TASK ITEM >> Could you write out the opening lines of the data, word for word, stopping after the line that contains "両手で飲むか、片手でのむか、それが、抹茶用の茶"?

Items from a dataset
-.-.-

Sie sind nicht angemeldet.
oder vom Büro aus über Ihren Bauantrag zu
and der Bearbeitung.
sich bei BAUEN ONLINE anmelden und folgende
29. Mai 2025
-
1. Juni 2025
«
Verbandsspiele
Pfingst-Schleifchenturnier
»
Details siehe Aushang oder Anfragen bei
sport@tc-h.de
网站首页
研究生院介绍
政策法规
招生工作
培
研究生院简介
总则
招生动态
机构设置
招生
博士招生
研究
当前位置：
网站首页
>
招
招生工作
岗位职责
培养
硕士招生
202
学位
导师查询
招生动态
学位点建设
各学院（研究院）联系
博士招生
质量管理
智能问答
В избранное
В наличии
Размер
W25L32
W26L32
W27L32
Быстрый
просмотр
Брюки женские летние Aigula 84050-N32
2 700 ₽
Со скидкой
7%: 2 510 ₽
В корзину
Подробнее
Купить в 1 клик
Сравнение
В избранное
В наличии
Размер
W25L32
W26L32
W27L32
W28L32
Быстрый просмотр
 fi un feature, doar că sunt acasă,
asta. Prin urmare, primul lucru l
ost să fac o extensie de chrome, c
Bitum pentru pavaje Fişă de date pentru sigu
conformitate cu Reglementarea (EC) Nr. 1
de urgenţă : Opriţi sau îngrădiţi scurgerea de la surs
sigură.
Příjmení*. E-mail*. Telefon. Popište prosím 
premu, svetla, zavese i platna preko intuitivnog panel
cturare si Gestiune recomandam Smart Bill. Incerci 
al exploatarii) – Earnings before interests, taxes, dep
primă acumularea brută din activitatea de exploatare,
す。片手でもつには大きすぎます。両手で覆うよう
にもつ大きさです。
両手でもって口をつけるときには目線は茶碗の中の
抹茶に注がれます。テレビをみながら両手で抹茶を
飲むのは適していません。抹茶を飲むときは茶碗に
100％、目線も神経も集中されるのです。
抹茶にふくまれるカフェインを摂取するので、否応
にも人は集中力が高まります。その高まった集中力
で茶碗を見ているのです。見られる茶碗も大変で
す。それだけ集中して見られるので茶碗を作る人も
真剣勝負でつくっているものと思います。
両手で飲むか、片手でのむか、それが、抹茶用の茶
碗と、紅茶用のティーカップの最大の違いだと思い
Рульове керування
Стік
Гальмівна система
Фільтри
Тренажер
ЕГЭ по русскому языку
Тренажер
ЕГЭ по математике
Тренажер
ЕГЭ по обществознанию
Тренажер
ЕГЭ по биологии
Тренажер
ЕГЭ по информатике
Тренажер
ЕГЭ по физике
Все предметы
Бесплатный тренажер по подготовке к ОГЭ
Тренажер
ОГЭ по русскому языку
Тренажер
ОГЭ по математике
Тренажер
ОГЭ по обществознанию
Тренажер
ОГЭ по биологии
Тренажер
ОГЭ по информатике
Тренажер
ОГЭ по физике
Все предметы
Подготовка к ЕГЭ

-.-.-

EXPECTED ANSWER >>
Sie sind nicht angemeldet.
oder vom Büro aus über Ihren Bauantrag zu
and der Bearbeitung.
sich bei BAUEN ONLINE anmelden und folgende
29. Mai 2025
-
1. Juni 2025
«
Verbandsspiele
Pfingst-Schleifchenturnier
»
Details siehe Aushang oder Anfragen bei
sport@tc-h.de
网站首页
研究生院介绍
政策法规
招生工作
培
研究生院简介
总则
招生动态
机构设置
招生
博士招生
研究
当前位置：
网站首页
>
招
招生工作
岗位职责
培养
硕士招生
202
学位
导师查询
招生动态
学位点建设
各学院（研究院）联系
博士招生
质量管理
智能问答
В избранное
В наличии
Размер
W25L32
W26L32
W27L32
Быстрый
просмотр
Брюки женские летние Aigula 84050-N32
2 700 ₽
Со скидкой
7%: 2 510 ₽
В корзину
Подробнее
Купить в 1 клик
Сравнение
В избранное
В наличии
Размер
W25L32
W26L32
W27L32
W28L32
Быстрый просмотр
 fi un feature, doar că sunt acasă,
asta. Prin urmare, primul lucru l
ost să fac o extensie de chrome, c
Bitum pentru pavaje Fişă de date pentru sigu
conformitate cu Reglementarea (EC) Nr. 1
de urgenţă : Opriţi sau îngrădiţi scurgerea de la surs
sigură.
Příjmení*. E-mail*. Telefon. Popište prosím 
premu, svetla, zavese i platna preko intuitivnog panel
cturare si Gestiune recomandam Smart Bill. Incerci 
al exploatarii) – Earnings before interests, taxes, dep
primă acumularea brută din activitatea de exploatare,
す。片手でもつには大きすぎます。両手で覆うよう
にもつ大きさです。
両手でもって口をつけるときには目線は茶碗の中の
抹茶に注がれます。テレビをみながら両手で抹茶を
飲むのは適していません。抹茶を飲むときは茶碗に
100％、目線も神経も集中されるのです。
抹茶にふくまれるカフェインを摂取するので、否応
にも人は集中力が高まります。その高まった集中力
で茶碗を見ているのです。見られる茶碗も大変で
す。それだけ集中して見られるので茶碗を作る人も
真剣勝負でつくっているものと思います。
両手で飲むか、片手でのむか、それが、抹茶用の茶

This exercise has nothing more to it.